Even if RVM technology is subject to the TCPA, that does not make it inherently unlawful to use. Rather, the business must evaluate whether its intended use of RVM is subject to any specific restrictions in the TCPA. And while compliance with the DNC registry is certainly important, it is just one component of that inquiry. Just because a company’s use of RVM is DNC compliant does not mean that it is TCPA compliant.

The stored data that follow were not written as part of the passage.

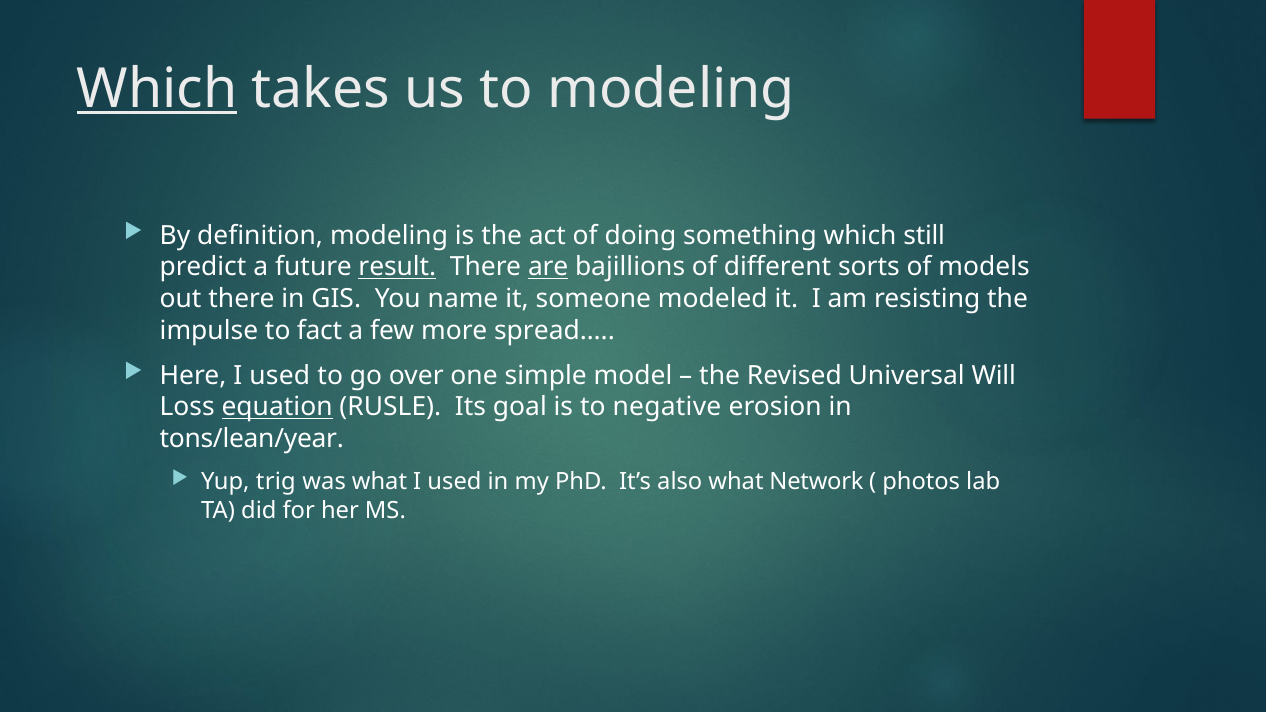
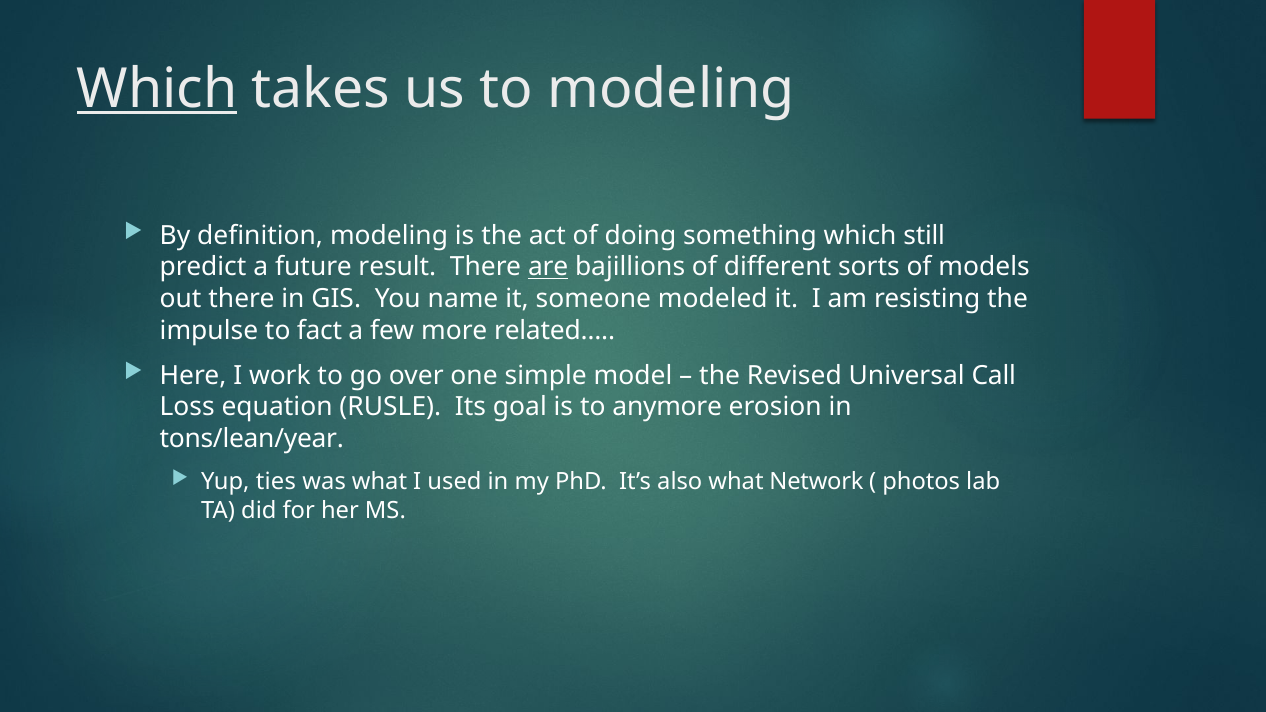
result underline: present -> none
spread…: spread… -> related…
Here I used: used -> work
Will: Will -> Call
equation underline: present -> none
negative: negative -> anymore
trig: trig -> ties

For example, even if a telephone number is not on the DNC registry, it may violate the TCPA if a prerecorded telemarketing message is left on either a residential landline or a cellular telephone, unless the caller has the prior express written consent of the called party. Even if not for telemarketing purposes, it is still generally a violation of the TCPA to leave a prerecorded message on a cellular telephone without some other form of consent (not necessarily written). And even if a company’s use of RVM is TCPA compliant, there are still other laws that must be considered. For example, in 2018 the State of Florida amended its telephone solicitation laws to expressly include RVM technology within its scope.
The above are simply illustrative examples. While RVM technology has great potential, there is an equally grave potential for misstep. The TCPA imposes penalties of up to $1,500 per call in violation of the statute. Given the large number of TCPA class action lawsuits, improper use of RVM may result in potentially crippling damages for a business, far exceeding whatever benefit or cost-savings is realized in the short-term.
Do not simply rely on an RVM provider’s assurances or marketing materials that its product is “TCPA compliant.” Businesses must independently evaluate their intended use of any RVM campaigns, including who is being called, the type of telephone number being calls, the purpose of the message, and (if applicable) the type of consent necessary, relative to the TCPA’s requirements to ensure compliance.